Extrait du texte
Le témoignage d’un chef d’entreprise
Je vais vous parler d’une expérience qui se passe dans une société tout à fait ordinaire. Je le ferai en quatre temps : je décrirai d’abord l’expérience, puis je dirai pourquoi il me semble qu’elle a à peu près réussi, ensuite j’essaierai d’expliquer ce que cela a apporté à la société, enfin je dirai pourquoi je l’ai fait.
L’expérience
Elle concerne l’intégration dans une usine d’une personne en grande difficulté. Cette personne, appelons-le Alain, appartient à ce qu’il est convenu d’appeler « les gens du voyage ». Il avait alors 30 ans et vivait dans une roulotte installée sur un terrain qui ne lui appartenait pas. En situation difficile, vivant d’expédients dans la ferraille, il avait travaillé de façon tout à fait épisodique et cela s’était avéré catastrophique, car il avait été licencié par son employeur avant même d’avoir été payé.
Totalement illettré au point de ne se déplacer que très difficilement dans les transports en commun, il éprouvait un certain sentiment de révolte, et en même temps un curieux mélange de complexes et de fierté, la fierté « des gens du voyage ».
De mon côté je dirigeais, à l’époque, une société dont une des divisions, en région parisienne, comprenait 50 personnes. C’était une usine de métallurgie tout à fait classique, dans un environnement qui, sans être du XXIe siècle, n’était pas non plus du Zola. Après différentes expériences de formation de personnes en difficulté, j’ai voulu essayer de faire entrer l’une d’elles, de façon définitive, dans ma société.
Nous avons donc accueilli Alain à la fin de l’année 1994. Nous sommes maintenant à la fin de 1997, et il est toujours chez nous, ce qui nous fait penser qu’aujourd’hui il est intégré. Il a acquis le terrain de sa roulotte, ce qui, pour lui, présentait une grande importance. Et il ne se distingue plus beaucoup, du moins au premier abord, des autres ouvriers de la société. L’intégration s’est faite avec le concours d’ATD Quart Monde : c’est une personne de l’Association qui l’a amené le premier jour, et cette aide s’est poursuivie tout au long de son parcours.
L’expérience semble avoir réussi, pourquoi ?
D’abord parce que toute une société, et en particulier l’encadrement, se sont engagés. Si le directeur de l’usine, le directeur du personnel, le directeur de la fabrication n’avaient pas fait le choix d’accueillir cet homme, cela ne se serait pas aussi bien passé. D’ailleurs c’est la première fois de ma vie de chef d’entreprise que j’ai fait appel au vote de mes collaborateurs, après leur avoir expliqué mon projet. J’ai eu immédiatement un vote positif. Nous avons choisi un tuteur, en l’occurrence un contremaître qui était intéressé par le projet. Pendant quatre mois, celui-ci a eu pour seule tâche de s’occuper à plein temps d’Alain.
Ensuite nous avons pris le parti de ne pas lui donner le travail qu’on était tenté, à première vue, de lui donner, faire le ménage de l’usine, transporter les colis et autres besognes du même niveau. Nous avons délibérément choisi de le mettre sur une machine longue de 30 mètres, avec des boutons partout, ce qui l’a beaucoup impressionné.

Énoncé
D'après le témoignage du chef d'entreprise, pendant combien de temps le tuteur s'est-il occupé d'Alain à plein temps ?

[Entrées de données enregistrées]
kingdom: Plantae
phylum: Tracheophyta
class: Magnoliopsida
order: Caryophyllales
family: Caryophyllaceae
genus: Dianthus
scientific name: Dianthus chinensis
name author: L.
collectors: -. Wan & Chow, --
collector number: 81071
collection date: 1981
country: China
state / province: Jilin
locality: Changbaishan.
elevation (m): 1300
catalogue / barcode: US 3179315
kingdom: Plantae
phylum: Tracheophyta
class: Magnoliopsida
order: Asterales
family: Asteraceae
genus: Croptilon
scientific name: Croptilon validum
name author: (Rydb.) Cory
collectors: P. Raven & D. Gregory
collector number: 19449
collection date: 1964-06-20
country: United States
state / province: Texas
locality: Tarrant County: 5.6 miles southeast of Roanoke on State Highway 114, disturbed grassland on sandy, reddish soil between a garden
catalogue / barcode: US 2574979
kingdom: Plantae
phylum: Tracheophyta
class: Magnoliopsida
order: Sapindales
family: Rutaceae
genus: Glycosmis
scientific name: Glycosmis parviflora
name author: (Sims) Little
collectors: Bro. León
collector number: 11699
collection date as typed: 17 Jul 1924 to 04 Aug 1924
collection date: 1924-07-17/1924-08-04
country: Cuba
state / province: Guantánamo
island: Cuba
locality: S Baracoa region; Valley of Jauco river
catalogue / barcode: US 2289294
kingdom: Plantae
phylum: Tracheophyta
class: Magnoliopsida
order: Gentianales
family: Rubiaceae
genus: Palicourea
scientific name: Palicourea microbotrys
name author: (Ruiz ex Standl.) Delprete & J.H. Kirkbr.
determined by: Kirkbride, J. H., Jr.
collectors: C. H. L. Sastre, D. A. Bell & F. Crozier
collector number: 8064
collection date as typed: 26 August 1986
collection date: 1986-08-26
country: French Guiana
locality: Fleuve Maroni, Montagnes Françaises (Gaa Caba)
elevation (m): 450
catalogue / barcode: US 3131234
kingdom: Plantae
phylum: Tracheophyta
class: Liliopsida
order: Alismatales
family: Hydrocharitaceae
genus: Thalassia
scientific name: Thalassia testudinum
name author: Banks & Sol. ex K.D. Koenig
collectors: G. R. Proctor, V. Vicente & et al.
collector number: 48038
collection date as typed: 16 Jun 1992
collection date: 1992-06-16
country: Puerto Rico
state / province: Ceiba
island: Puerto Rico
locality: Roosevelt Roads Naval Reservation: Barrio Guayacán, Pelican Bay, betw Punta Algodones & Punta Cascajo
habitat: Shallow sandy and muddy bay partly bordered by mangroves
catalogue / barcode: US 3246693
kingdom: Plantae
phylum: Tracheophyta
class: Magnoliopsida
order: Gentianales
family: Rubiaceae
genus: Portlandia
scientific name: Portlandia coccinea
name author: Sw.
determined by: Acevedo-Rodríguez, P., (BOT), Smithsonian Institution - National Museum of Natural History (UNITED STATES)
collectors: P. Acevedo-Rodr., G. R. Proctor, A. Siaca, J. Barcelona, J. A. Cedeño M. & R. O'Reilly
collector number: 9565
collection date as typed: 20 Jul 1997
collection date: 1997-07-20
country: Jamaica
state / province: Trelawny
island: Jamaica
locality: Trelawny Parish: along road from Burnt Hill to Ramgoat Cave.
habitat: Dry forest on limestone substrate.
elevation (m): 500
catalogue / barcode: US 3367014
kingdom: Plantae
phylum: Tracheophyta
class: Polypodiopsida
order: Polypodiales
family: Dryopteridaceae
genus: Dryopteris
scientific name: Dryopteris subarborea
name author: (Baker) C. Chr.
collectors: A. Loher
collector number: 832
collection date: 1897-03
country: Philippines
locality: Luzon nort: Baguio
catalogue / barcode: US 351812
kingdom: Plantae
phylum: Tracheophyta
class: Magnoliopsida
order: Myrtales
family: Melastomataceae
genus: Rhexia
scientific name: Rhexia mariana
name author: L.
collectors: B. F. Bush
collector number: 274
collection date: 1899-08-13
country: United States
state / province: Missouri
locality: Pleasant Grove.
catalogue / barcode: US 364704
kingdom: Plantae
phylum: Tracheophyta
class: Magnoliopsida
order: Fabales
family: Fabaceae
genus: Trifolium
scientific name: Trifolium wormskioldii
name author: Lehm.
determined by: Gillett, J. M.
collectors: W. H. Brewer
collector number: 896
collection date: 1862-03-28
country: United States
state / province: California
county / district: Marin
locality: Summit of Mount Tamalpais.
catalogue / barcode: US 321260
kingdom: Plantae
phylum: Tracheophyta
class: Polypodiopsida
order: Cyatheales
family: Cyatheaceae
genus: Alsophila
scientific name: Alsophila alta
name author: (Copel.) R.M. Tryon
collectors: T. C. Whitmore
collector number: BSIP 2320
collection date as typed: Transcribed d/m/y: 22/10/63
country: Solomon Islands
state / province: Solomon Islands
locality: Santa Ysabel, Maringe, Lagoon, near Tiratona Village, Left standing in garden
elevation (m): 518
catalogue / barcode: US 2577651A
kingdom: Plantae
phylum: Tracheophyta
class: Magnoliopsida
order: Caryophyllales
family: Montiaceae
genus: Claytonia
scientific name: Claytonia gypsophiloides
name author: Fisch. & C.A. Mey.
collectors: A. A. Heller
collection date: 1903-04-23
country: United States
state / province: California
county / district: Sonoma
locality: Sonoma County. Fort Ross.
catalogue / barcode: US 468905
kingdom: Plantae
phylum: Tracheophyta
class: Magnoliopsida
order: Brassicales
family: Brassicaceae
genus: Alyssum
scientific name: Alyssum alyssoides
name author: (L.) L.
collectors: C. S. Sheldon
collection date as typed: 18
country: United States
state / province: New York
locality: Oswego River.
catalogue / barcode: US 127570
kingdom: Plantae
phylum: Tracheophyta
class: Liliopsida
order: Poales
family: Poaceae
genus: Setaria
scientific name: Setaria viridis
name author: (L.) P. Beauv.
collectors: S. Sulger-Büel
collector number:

Corrigé
Pendant quatre mois.